La sanità italiana si è sempre caratterizzata per la forte collaborazione tra sistema pubblico e privato accreditato per garantire, a parità di condizioni, cure, prestazioni e assistenza a tutela della salute dei cittadini. I dati parlano chiaro: la sanità privata accreditata assicura a livello nazionale il 28% di tutti i ricoveri ospedalieri e il 36% di prestazioni ambulatoriali.

In Emilia-Romagna la sanità privata accreditata eroga ai cittadini il 20,5% dei ricoveri ospedalieri e il 4,6% di prestazioni ambulatoriali.

In uno scenario sanitario di sfide e crescenti complessità economiche e sociali, quale sarà quindi il futuro dell’integrazione del privato accreditato nel Servizio Sanitario dell’Emilia-Romagna per il bene dei cittadini?

Questa è la domanda al centro del convegno, aperto al pubblico, che si terrà giovedì 14 maggio dalle ore 9.30, presso i Chiostri di San Pietro a Reggio Emilia (via Emilia San Pietro, 44/c), al quale interverranno l’assessore alle Politiche per la Salute della Regione Emilia-Romagna Massimo Fabi, e Gabriele Pelissero, presidente nazionale Aiop, l’associazione che rappresenta le strutture ospedaliere, socio sanitarie e territoriali di diritto privato del Servizio sanitario nazionale (SSN), nonché le realtà operanti nel campo del privato.

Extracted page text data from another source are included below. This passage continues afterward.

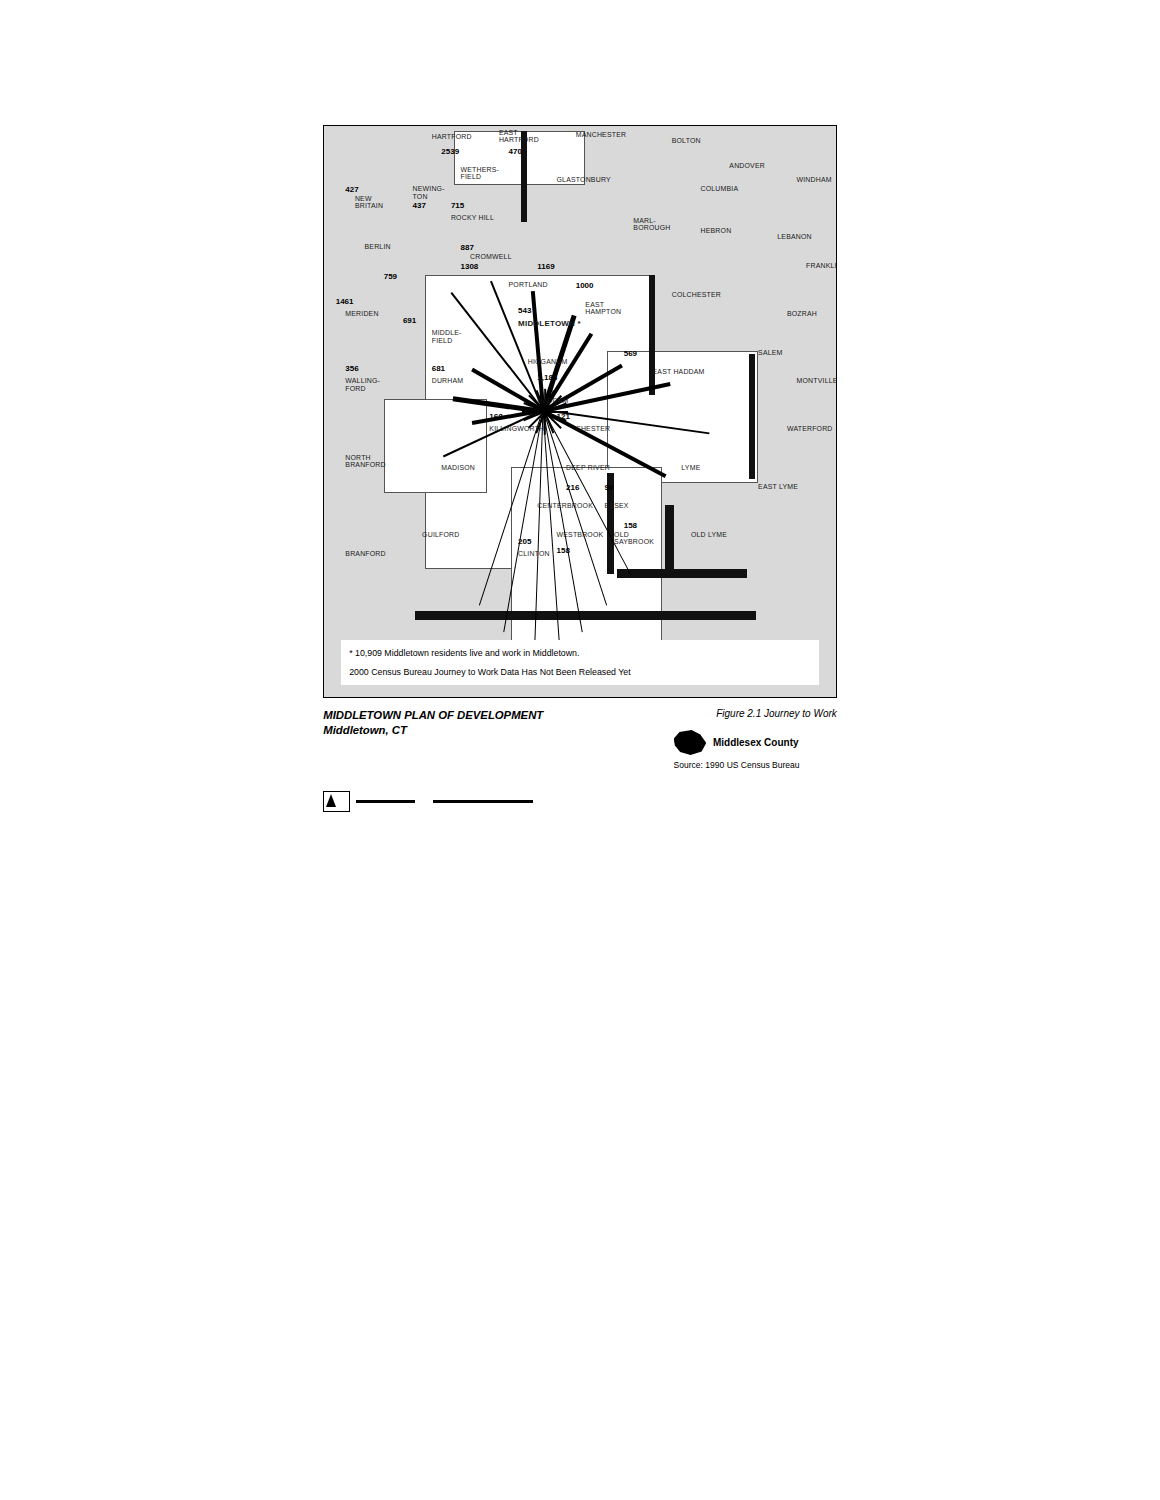HARTFORD
EAST
HARTFORD
MANCHESTER
BOLTON
ANDOVER
WINDHAM
WETHERS-
FIELD
GLASTONBURY
COLUMBIA
NEWING-
TON
NEW
BRITAIN
ROCKY HILL
MARL-
BOROUGH
HEBRON
LEBANON
BERLIN
CROMWELL
FRANKLIN
PORTLAND
COLCHESTER
MERIDEN
EAST
HAMPTON
BOZRAH
MIDDLETOWN *
MIDDLE-
FIELD
SALEM
HIGGANUM
EAST HADDAM
WALLING-
FORD
DURHAM
MONTVILLE
HADDAM
KILLINGWORTH
CHESTER
WATERFORD
NORTH
BRANFORD
MADISON
DEEP RIVER
LYME
EAST LYME
CENTERBROOK
ESSEX
GUILFORD
WESTBROOK
OLD
SAYBROOK
OLD LYME
BRANFORD
CLINTON
2539
470
427
437
715
887
1308
1169
759
1000
1461
543
691
569
356
681
1,183
168
121
216
90
205
158
158
* 10,909 Middletown residents live and work in Middletown.
2000 Census Bureau Journey to Work Data Has Not Been Released Yet
MIDDLETOWN PLAN OF DEVELOPMENT
Middletown, CT
Figure 2.1 Journey to Work
Middlesex County
Source: 1990 US Census Bureau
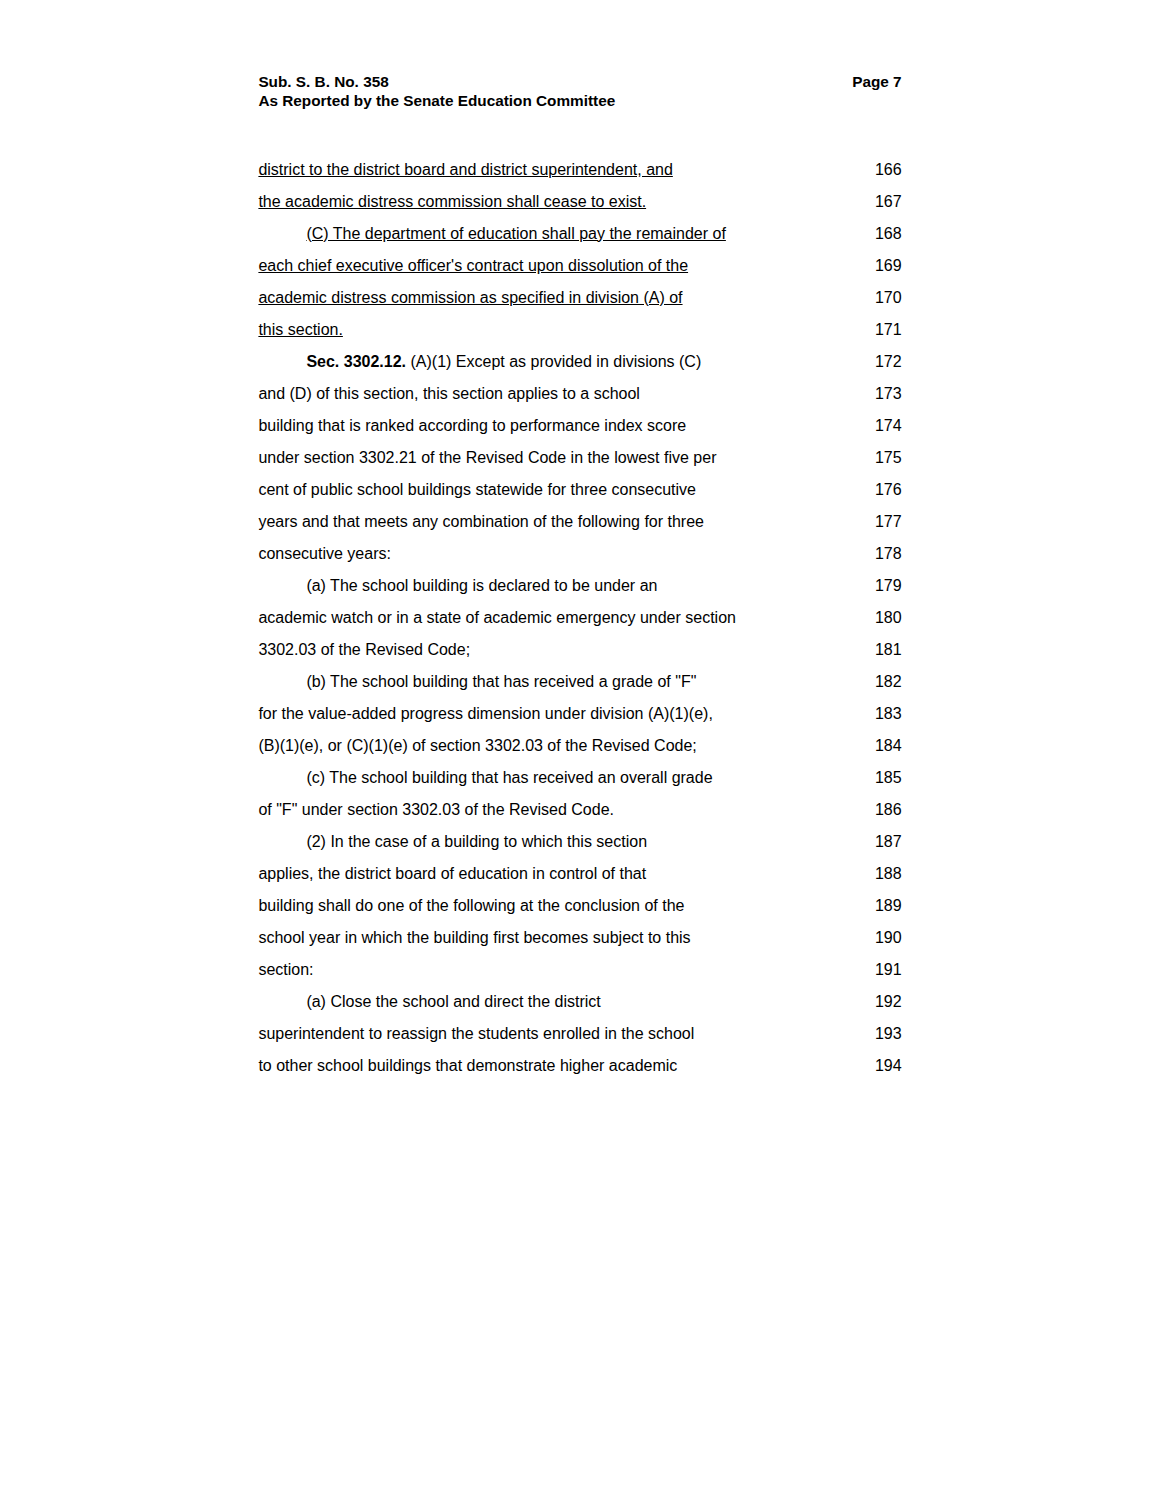Sub. S. B. No. 358
As Reported by the Senate Education Committee
Page 7
district to the district board and district superintendent, and 166
the academic distress commission shall cease to exist. 167
(C) The department of education shall pay the remainder of 168
each chief executive officer's contract upon dissolution of the 169
academic distress commission as specified in division (A) of 170
this section. 171
Sec. 3302.12. (A)(1) Except as provided in divisions (C) 172
and (D) of this section, this section applies to a school 173
building that is ranked according to performance index score 174
under section 3302.21 of the Revised Code in the lowest five per 175
cent of public school buildings statewide for three consecutive 176
years and that meets any combination of the following for three 177
consecutive years: 178
(a) The school building is declared to be under an 179
academic watch or in a state of academic emergency under section 180
3302.03 of the Revised Code; 181
(b) The school building that has received a grade of "F"182
for the value-added progress dimension under division (A)(1)(e), 183
(B)(1)(e), or (C)(1)(e) of section 3302.03 of the Revised Code; 184
(c) The school building that has received an overall grade 185
of "F" under section 3302.03 of the Revised Code. 186
(2) In the case of a building to which this section 187
applies, the district board of education in control of that 188
building shall do one of the following at the conclusion of the 189
school year in which the building first becomes subject to this 190
section: 191
(a) Close the school and direct the district 192
superintendent to reassign the students enrolled in the school 193
to other school buildings that demonstrate higher academic 194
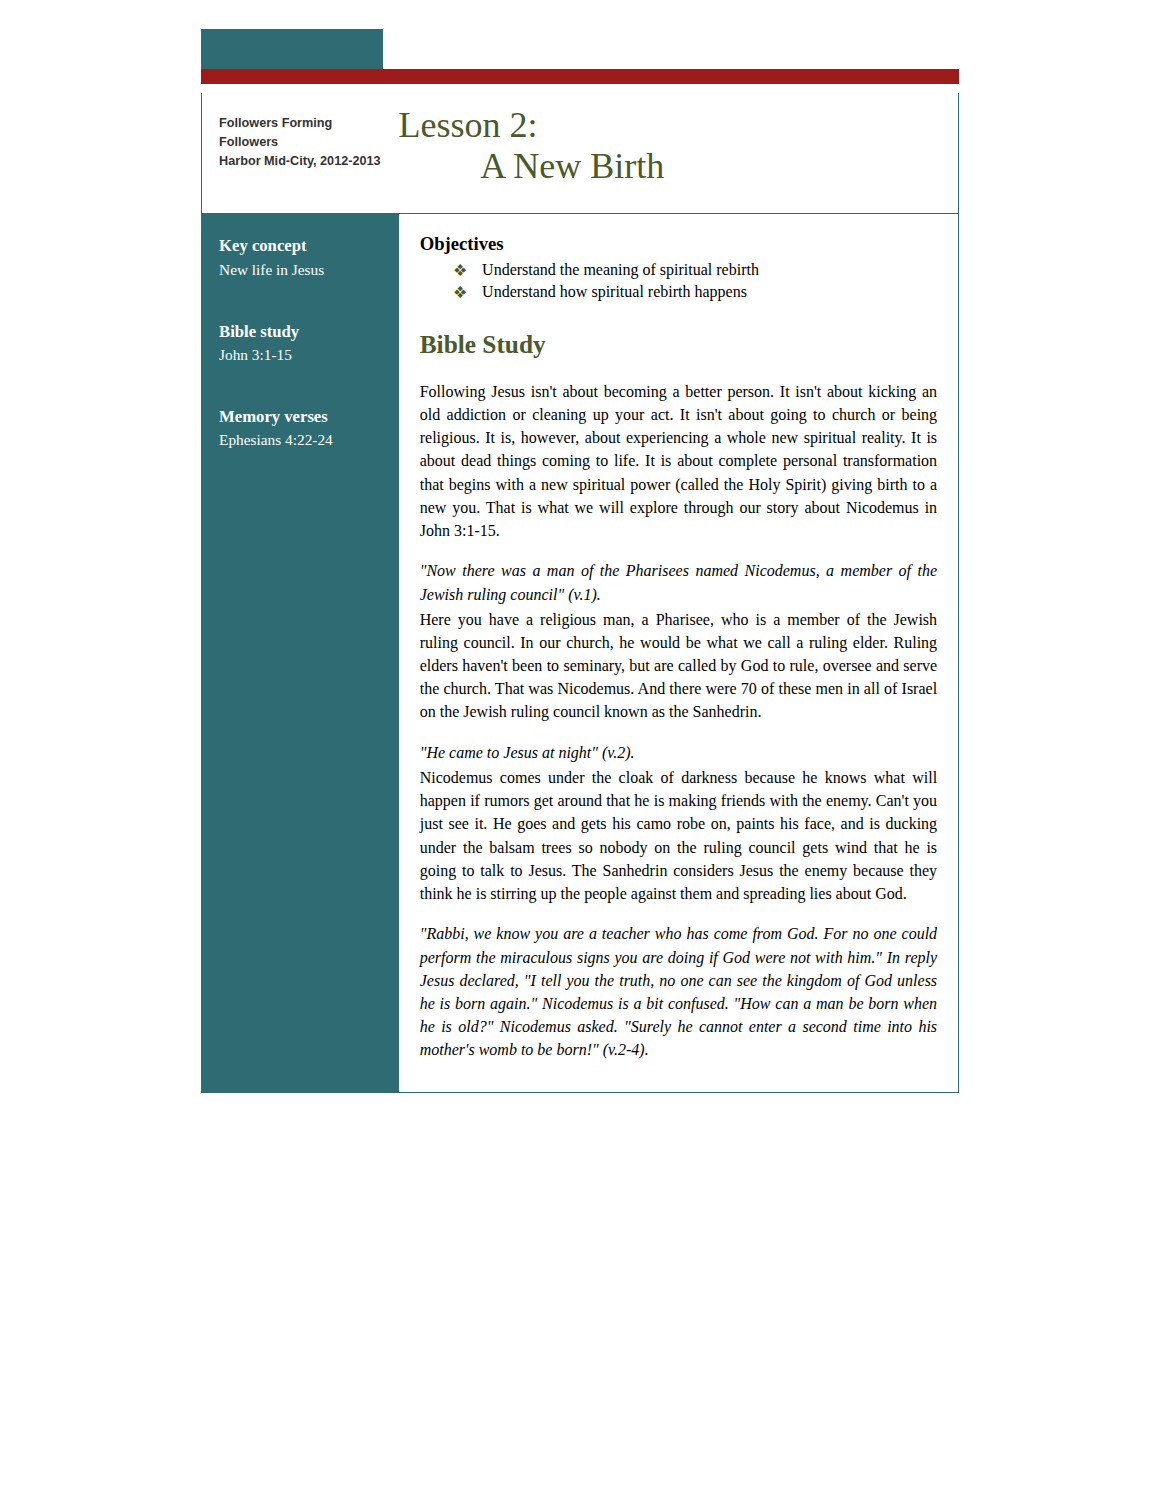Followers Forming Followers
Harbor Mid-City, 2012-2013
Lesson 2: A New Birth
Key concept
New life in Jesus
Bible study
John 3:1-15
Memory verses
Ephesians 4:22-24
Objectives
Understand the meaning of spiritual rebirth
Understand how spiritual rebirth happens
Bible Study
Following Jesus isn't about becoming a better person. It isn't about kicking an old addiction or cleaning up your act. It isn't about going to church or being religious. It is, however, about experiencing a whole new spiritual reality. It is about dead things coming to life. It is about complete personal transformation that begins with a new spiritual power (called the Holy Spirit) giving birth to a new you. That is what we will explore through our story about Nicodemus in John 3:1-15.
"Now there was a man of the Pharisees named Nicodemus, a member of the Jewish ruling council" (v.1).
Here you have a religious man, a Pharisee, who is a member of the Jewish ruling council. In our church, he would be what we call a ruling elder. Ruling elders haven't been to seminary, but are called by God to rule, oversee and serve the church. That was Nicodemus. And there were 70 of these men in all of Israel on the Jewish ruling council known as the Sanhedrin.
"He came to Jesus at night" (v.2).
Nicodemus comes under the cloak of darkness because he knows what will happen if rumors get around that he is making friends with the enemy. Can't you just see it. He goes and gets his camo robe on, paints his face, and is ducking under the balsam trees so nobody on the ruling council gets wind that he is going to talk to Jesus. The Sanhedrin considers Jesus the enemy because they think he is stirring up the people against them and spreading lies about God.
"Rabbi, we know you are a teacher who has come from God. For no one could perform the miraculous signs you are doing if God were not with him." In reply Jesus declared, "I tell you the truth, no one can see the kingdom of God unless he is born again." Nicodemus is a bit confused. "How can a man be born when he is old?" Nicodemus asked. "Surely he cannot enter a second time into his mother's womb to be born!" (v.2-4).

L’incontro, introdotto dal presidente provinciale di Aiop Reggio Emilia Fabrizio Franzini, dai saluti della vicepresidente della Provincia di Reggio Emilia Francesca Bedogni e del vicesindaco del Comune capoluogo Lanfranco De Franco, prende spunto da una ricerca del professor Paolo Belardinelli, fellow Istituto Bruno Leoni e assistant professor Indiana University, che analizza l’incidenza del contributo del privato accreditato al Servizio sanitario della Regione Emilia-Romagna.

Una collaborazione significativa per capacità di erogazione di prestazioni, sostenibilità economica del sistema e tutela della salute pubblica: soltanto in Emilia-Romagna, infatti, Aiop associa 52 strutture (42 ospedali accreditati, 2 ospedali non accreditati, 8 RSA) con 5.931 posti letto di cui 5.860 accreditati e 8486 addetti diretti (2970 medici, 3361 infermieri, 1392 personale tecnico e 763 operatori di supporto).

I lavori proseguiranno con una tavola rotonda, coordinata dalla giornalista economica Ilaria Vesentini, che metterà a confronto il direttore generale Cura della Persona, Salute e Welfare della Regione Emilia-Romagna Lorenzo Broccoli, il direttore generale di Confindustria Emilia-Romagna Gian Luca Rusconi, Americo Cicchetti, professore ordinario di Organizzazione Aziendale presso la Facoltà di Economia dell’Università Cattolica del Sacro Cuore e direttore dell’Alta Scuola di Economia e management dei sistemi sanitari (ALTEMS), e il presidente di Aiop Emilia-Romagna Cesare Salvi, al quale sono affidate anche le conclusioni.